***** Exercise data
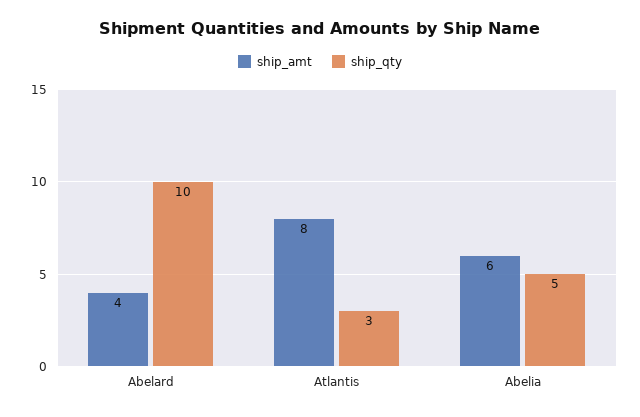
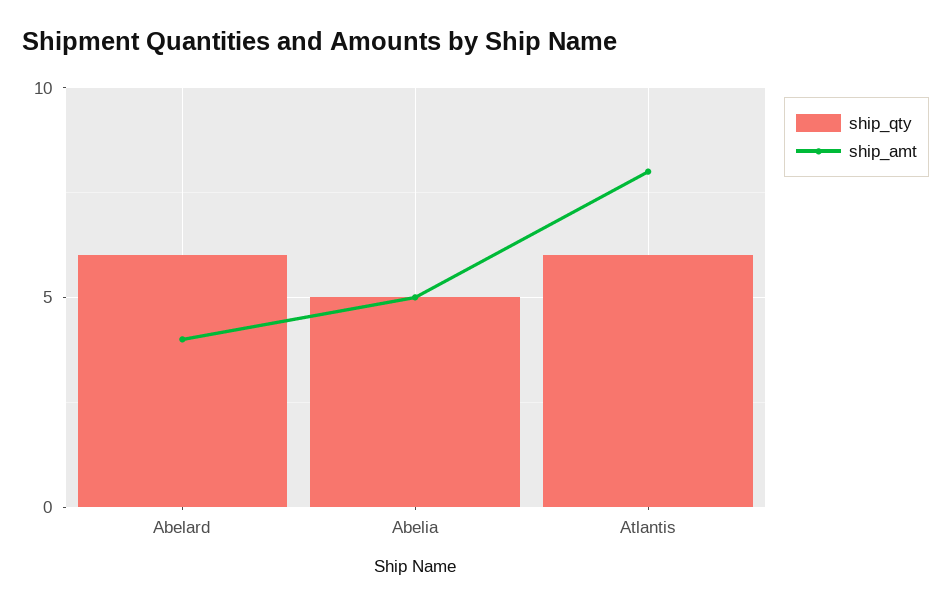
  {
    "ship_amt": {
      "Abelard": 4,
      "Atlantis": 8,
-     "Abelia": 6
+     "Abelia": 5
    },
    "ship_qty": {
-     "Abelard": 10,
+     "Abelard": 6,
-     "Atlantis": 3,
+     "Atlantis": 6,
      "Abelia": 5
    }
  }

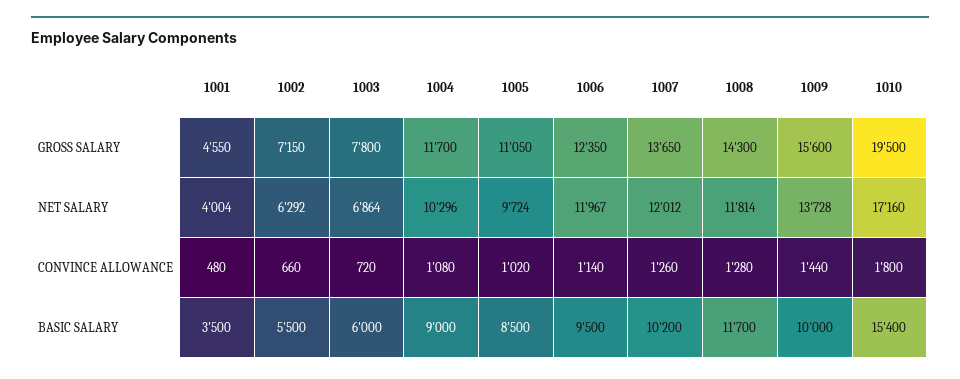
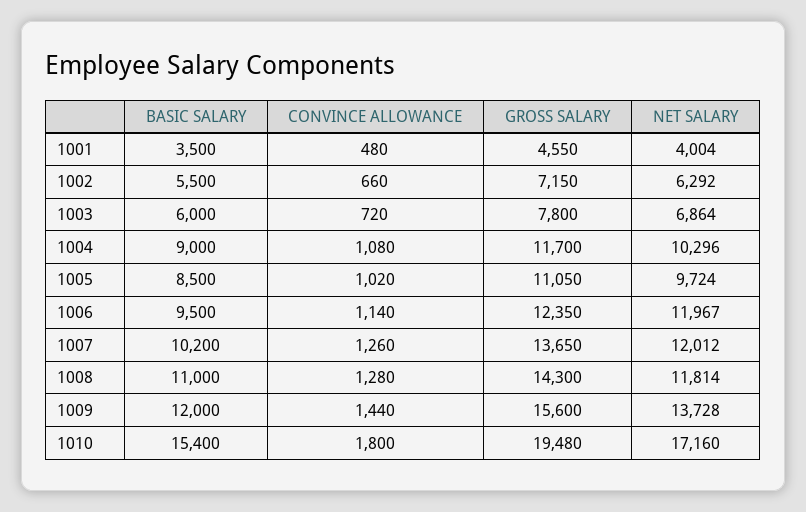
  {
    "1001": {
      "GROSS SALARY": 4550,
      "NET SALARY": 4004,
      "CONVINCE ALLOWANCE": 480,
      "BASIC SALARY": 3500
    },
    "1002": {
      "GROSS SALARY": 7150,
      "NET SALARY": 6292,
      "CONVINCE ALLOWANCE": 660,
      "BASIC SALARY": 5500
    },
    "1003": {
      "GROSS SALARY": 7800,
      "NET SALARY": 6864,
      "CONVINCE ALLOWANCE": 720,
      "BASIC SALARY": 6000
    },
    "1004": {
      "GROSS SALARY": 11700,
      "NET SALARY": 10296,
      "CONVINCE ALLOWANCE": 1080,
      "BASIC SALARY": 9000
    },
    "1005": {
      "GROSS SALARY": 11050,
      "NET SALARY": 9724,
      "CONVINCE ALLOWANCE": 1020,
      "BASIC SALARY": 8500
    },
    "1006": {
      "GROSS SALARY": 12350,
      "NET SALARY": 11967,
      "CONVINCE ALLOWANCE": 1140,
      "BASIC SALARY": 9500
    },
    "1007": {
      "GROSS SALARY": 13650,
      "NET SALARY": 12012,
      "CONVINCE ALLOWANCE": 1260,
      "BASIC SALARY": 10200
    },
    "1008": {
      "GROSS SALARY": 14300,
      "NET SALARY": 11814,
      "CONVINCE ALLOWANCE": 1280,
-     "BASIC SALARY": 11700
+     "BASIC SALARY": 11000
    },
    "1009": {
      "GROSS SALARY": 15600,
      "NET SALARY": 13728,
      "CONVINCE ALLOWANCE": 1440,
-     "BASIC SALARY": 10000
+     "BASIC SALARY": 12000
    },
    "1010": {
-     "GROSS SALARY": 19500,
+     "GROSS SALARY": 19480,
      "NET SALARY": 17160,
      "CONVINCE ALLOWANCE": 1800,
      "BASIC SALARY": 15400
    }
  }

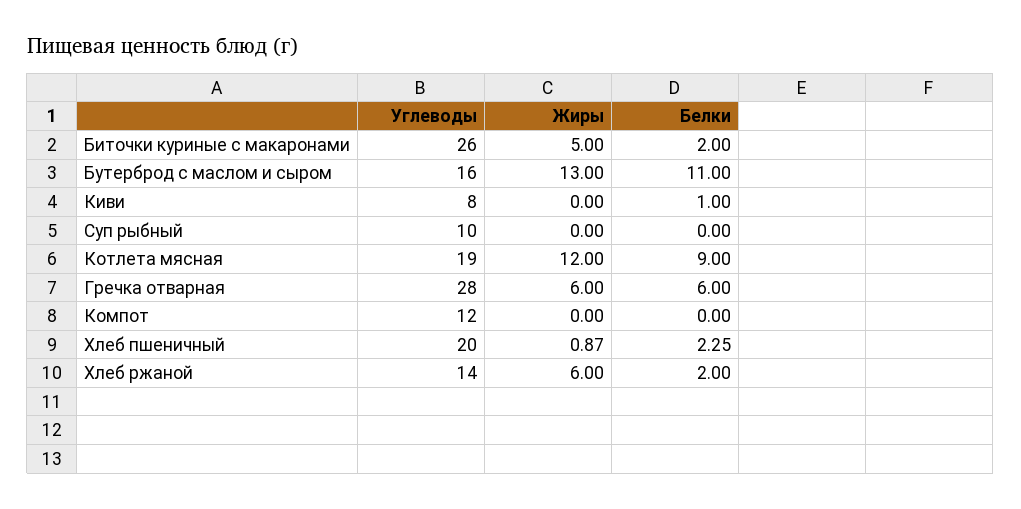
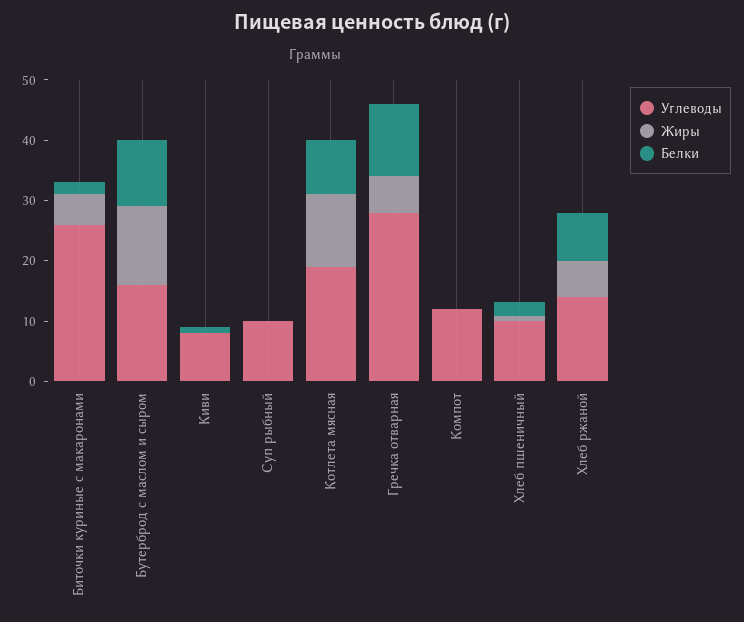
  {
    "Углеводы": {
      "Биточки куриные с макаронами": 26,
      "Бутерброд с маслом и сыром": 16,
      "Киви": 8,
      "Суп рыбный": 10,
      "Котлета мясная": 19,
      "Гречка отварная": 28,
      "Компот": 12,
-     "Хлеб пшеничный": 20,
+     "Хлеб пшеничный": 10,
      "Хлеб ржаной": 14
    },
    "Жиры": {
      "Биточки куриные с макаронами": 5,
      "Бутерброд с маслом и сыром": 13,
      "Киви": 0,
      "Суп рыбный": 0,
      "Котлета мясная": 12,
      "Гречка отварная": 6,
      "Компот": 0,
      "Хлеб пшеничный": 0.87,
      "Хлеб ржаной": 6
    },
    "Белки": {
      "Биточки куриные с макаронами": 2,
      "Бутерброд с маслом и сыром": 11,
      "Киви": 1,
      "Суп рыбный": 0,
      "Котлета мясная": 9,
-     "Гречка отварная": 6,
+     "Гречка отварная": 12,
      "Компот": 0,
      "Хлеб пшеничный": 2.25,
-     "Хлеб ржаной": 2
+     "Хлеб ржаной": 8
    }
  }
**********
Brief:
Go through the records and gather the lines that hold "BASIC".

Result of the task:
      "BASIC SALARY": 3500
      "BASIC SALARY": 5500
      "BASIC SALARY": 6000
      "BASIC SALARY": 9000
      "BASIC SALARY": 8500
      "BASIC SALARY": 9500
      "BASIC SALARY": 10200
-     "BASIC SALARY": 11700
+     "BASIC SALARY": 11000
-     "BASIC SALARY": 10000
+     "BASIC SALARY": 12000
      "BASIC SALARY": 15400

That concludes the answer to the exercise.